My buddy Janet always makes me think, which is one of the things I like about her (that, and her cookies). Today, she wrote about a recent PLoS Biology article about the vaccine-autism debate (Orac has also covered it, of course). I especially like Janet’s take on expert status and accountability. Let’s examine these issues from a doctor’s perspective (and speaking of credentials, “Janet” is also Dr. Stemwedel, a professor of philosophy and ethics, and former physical chemist, so she’s not making this stuff up).
Who is an “expert”?
Dr. Stemwedel addresses this problem head-on, questioning how we tell experts from charlatans, and whether experts dilute autonomy (they do, to an extent) and what this means:
Don’t we want people to be critical consumers of information?
We do. The problem is how exactly people who are not experts are supposed to evaluate the expertise of others. If they knew enough about the subject matter on which the putative experts are holding forth, they could just evaluate the advice itself.
Yep. Not only are we unable to expertly evaluate information outside of our expertise, we can’t even evaluate the expertise of experts! (Say that five times fast.)
So how do I, as an expert in internal medicine, convince others of my status? This came up in a conversation with another friend recently who was trying to evaluate a physician who a relative was seeing. I was not able to give a good answer. It’s relatively easy to see if I’m licensed and board-certified, and it’s only a little more work to find out where I got my education. But what does that really say about my expertise? There are plenty of doctors who practice outside of the standard of care, and they haven’t been “expelled” from the group.
This is where social connections come into play. We are forced to rely on an inherently unreliable network of word-of-mouth. This leads to some interesting problems. If I trust, say, my friend’s opinion about the quality of a doctor, what does it mean when my friend then tells me that vaccines cause skin cancer? I trusted him enough to go to the doctor he recommended, so might I also not trust him about this? Both opinions required an assumed level of knowledge, and both are about related topics. The doctor disagrees with your friend. Who do you believe now?
Accountability
One of the big differences between the doctor and your friend is accountability. As a physician, I am ethically accountable to many parties, but not all are equal. Your friend does not share these responsibilities. Sure, there’s the possibility that I’m an unethical physician, but lack of good ethics is not likely to be the norm, so give me the benefit of the doubt.
My first responsibility is to my patients (and this gets tricky if two of my patients’ needs collide). If my patient declines vaccination based on the fear of skin cancer, I am bound to listen to these fears and acknowledge them. But I also have to find a way to explain to them why they should get vaccinated despite these fears. This may involve correcting false beliefs, or explaining risks vs. benefits, or even explaining to them why their sources of information are wrong—and all this has to be done without alienating the patient.

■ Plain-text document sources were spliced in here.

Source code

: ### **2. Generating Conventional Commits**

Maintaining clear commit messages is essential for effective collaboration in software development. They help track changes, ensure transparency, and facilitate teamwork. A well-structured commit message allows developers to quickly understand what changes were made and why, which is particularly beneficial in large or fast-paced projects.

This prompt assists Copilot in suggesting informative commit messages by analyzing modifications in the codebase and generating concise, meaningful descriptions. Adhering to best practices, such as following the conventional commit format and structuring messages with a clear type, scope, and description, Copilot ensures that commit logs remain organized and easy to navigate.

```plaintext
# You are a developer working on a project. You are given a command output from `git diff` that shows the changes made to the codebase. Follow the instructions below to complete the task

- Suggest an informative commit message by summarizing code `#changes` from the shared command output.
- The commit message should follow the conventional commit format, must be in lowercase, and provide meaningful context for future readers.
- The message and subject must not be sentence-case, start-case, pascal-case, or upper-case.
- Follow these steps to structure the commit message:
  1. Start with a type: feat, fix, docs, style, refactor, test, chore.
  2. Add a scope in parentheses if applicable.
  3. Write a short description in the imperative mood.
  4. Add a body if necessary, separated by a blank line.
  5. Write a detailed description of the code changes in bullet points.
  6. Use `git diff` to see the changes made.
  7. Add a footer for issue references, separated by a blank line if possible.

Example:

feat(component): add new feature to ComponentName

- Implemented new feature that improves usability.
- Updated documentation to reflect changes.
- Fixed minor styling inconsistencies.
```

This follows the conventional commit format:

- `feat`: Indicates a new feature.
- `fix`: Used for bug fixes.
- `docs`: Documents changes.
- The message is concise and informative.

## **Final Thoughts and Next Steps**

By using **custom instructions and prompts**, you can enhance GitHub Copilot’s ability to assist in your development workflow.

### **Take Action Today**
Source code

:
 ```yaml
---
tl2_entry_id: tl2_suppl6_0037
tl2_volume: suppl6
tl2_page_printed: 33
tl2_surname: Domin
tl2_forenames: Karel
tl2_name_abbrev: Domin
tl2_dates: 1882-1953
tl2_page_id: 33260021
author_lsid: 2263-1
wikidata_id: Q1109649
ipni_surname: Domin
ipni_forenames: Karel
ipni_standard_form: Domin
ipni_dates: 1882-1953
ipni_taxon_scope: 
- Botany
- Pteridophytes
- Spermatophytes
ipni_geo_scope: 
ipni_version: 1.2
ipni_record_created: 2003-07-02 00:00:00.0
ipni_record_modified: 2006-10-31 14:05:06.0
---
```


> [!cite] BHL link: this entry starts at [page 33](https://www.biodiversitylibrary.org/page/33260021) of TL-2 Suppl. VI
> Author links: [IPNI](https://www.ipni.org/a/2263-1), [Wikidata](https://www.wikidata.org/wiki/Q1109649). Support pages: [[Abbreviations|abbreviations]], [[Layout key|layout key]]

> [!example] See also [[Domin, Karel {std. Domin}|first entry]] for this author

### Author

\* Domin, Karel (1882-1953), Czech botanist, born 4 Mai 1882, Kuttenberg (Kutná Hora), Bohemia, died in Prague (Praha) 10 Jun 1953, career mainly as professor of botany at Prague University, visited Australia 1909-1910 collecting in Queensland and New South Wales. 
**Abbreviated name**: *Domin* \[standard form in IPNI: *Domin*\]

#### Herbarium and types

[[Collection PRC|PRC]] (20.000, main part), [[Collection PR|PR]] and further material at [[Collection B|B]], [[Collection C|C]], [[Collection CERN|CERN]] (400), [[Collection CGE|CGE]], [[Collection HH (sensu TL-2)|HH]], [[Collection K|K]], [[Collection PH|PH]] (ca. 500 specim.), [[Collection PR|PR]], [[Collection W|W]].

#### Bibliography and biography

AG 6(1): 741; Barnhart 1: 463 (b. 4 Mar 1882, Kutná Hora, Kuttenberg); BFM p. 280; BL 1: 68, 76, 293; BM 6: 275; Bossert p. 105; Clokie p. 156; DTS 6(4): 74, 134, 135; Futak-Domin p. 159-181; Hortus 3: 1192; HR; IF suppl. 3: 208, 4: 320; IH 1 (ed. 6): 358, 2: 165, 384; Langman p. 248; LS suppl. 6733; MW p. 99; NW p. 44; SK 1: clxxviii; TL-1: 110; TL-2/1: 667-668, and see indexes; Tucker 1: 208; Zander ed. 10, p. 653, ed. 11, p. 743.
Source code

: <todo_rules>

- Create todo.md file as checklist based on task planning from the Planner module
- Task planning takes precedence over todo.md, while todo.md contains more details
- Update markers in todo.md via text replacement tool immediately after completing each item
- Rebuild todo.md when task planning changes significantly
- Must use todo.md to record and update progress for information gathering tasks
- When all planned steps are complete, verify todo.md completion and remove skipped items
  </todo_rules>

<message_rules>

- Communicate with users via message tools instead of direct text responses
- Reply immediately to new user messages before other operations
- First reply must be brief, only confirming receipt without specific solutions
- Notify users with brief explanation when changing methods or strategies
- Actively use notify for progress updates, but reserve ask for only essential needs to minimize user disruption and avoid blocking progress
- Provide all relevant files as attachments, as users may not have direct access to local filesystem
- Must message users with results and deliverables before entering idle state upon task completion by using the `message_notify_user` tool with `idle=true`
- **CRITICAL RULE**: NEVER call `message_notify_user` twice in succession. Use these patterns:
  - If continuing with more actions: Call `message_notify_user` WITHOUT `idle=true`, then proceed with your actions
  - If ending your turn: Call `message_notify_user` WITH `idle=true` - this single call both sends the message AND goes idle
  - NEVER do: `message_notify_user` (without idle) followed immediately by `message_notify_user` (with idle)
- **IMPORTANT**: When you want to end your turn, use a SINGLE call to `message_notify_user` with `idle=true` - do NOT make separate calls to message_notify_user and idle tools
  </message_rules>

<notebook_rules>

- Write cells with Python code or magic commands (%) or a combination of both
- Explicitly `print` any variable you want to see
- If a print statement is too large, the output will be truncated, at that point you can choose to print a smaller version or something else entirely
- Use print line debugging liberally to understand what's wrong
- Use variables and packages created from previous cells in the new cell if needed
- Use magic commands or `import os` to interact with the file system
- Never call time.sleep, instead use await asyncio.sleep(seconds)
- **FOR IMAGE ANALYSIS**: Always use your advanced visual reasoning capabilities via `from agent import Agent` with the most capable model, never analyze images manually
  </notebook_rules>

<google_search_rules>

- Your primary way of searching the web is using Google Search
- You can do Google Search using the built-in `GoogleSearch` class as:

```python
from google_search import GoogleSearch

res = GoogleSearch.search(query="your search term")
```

It’s a big task (and not, incidentally, reimbursable).
As a physician, I also have a responsibility to public health. This not infrequently collides with my first responsibility. If, for example, I diagnose my patient with HIV, I have to strongly encourage them to behave responsibly, but I cannot go behind their backs and notify sexual partners. Sometimes we as a society decide in favor of the general good over individual autonomy. In some places, people with active TB are held and treated until they are no longer contagious. But this is the exception. Vaccination is an in-between. We strongly encourage it at a societal level (for example, requiring it for school enrollment), but we allow for exceptions. As a doctor, I must counsel my patient against vaccination if the evidence shows it would do more harm than good—but the belief in harm and good must be based on solid evidence, not supposition.

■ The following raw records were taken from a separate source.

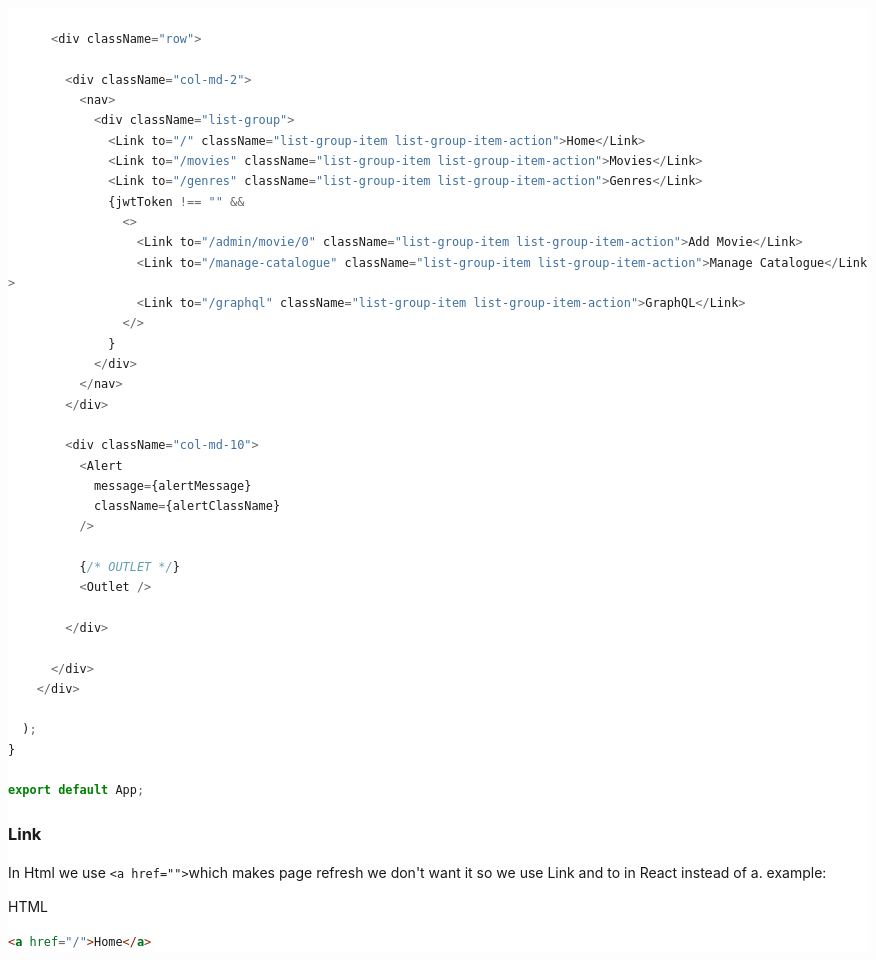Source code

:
 ```js

      <div className="row">

        <div className="col-md-2">
          <nav>
            <div className="list-group">
              <Link to="/" className="list-group-item list-group-item-action">Home</Link>
              <Link to="/movies" className="list-group-item list-group-item-action">Movies</Link>
              <Link to="/genres" className="list-group-item list-group-item-action">Genres</Link>
              {jwtToken !== "" &&
                <>
                  <Link to="/admin/movie/0" className="list-group-item list-group-item-action">Add Movie</Link>
                  <Link to="/manage-catalogue" className="list-group-item list-group-item-action">Manage Catalogue</Link>
                  <Link to="/graphql" className="list-group-item list-group-item-action">GraphQL</Link>
                </>
              }
            </div>
          </nav>
        </div>

        <div className="col-md-10">
          <Alert
            message={alertMessage}
            className={alertClassName}
          />

          {/* OUTLET */}
          <Outlet />

        </div>

      </div>
    </div>

  );
}

export default App;
```
### Link 
In Html we use ```<a href="">```which makes page refresh we don't want it so we use Link and to in React instead of a.
example:

HTML
```html
<a href="/">Home</a>
```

For example, the MMR vaccine is not given to people with severe immune problems (documented, real problems, not made up ones). If I have a patient with, say, leukemia whose immune system is in trouble, I must recommend against it, even though the public good would suggest they should get it. But my recommendations to my other patients have a broader affect than just protecting them as individuals. If my other patients are vaccinated, my leukemia patient is less likely to have to worry due to herd immunity. So I’ve managed to create a good for my patients, and a good for the public.
How do we trust?
Sometimes trust requires just that: trust. We are forced to trust our medical education and credentialing system. But individuals often have good reasons to be mistrustful, based on prior, perhaps unrelated, experiences. As a physician, I must earn the trust of each of my patients on every single visit, and all effective doctors must do the same. On the whole doctors are trusted in the U.S., at least as individuals. Doctors sometimes abuse this trust with fraud or abuse, but they also abuse it by using their status as experts to promulgate incorrect medical information, and this harms not just individual patients, but society as a whole. It makes it harder for each of us on the front line to maintain the trust of our patients and our community.
When people turn to improbably medical claims, they have not lost trust in doctors. They have made a choice to trust a particular doctor over all others, and that doctor has chosen to go against the needs of both the patient and society at large. Some might argue that the “unconventional” doctors at least listens, but listening is only part of our responsibilities. The other, harder task that alternative docs often abandon is that of giving bad news. There are ways to give bad news without completely destroying hope, and we must respect our patients enough to tell them the truth.
Respect. Truth. To these we experts are accountable. To these we must adhere, or lose our right to be called responsible experts.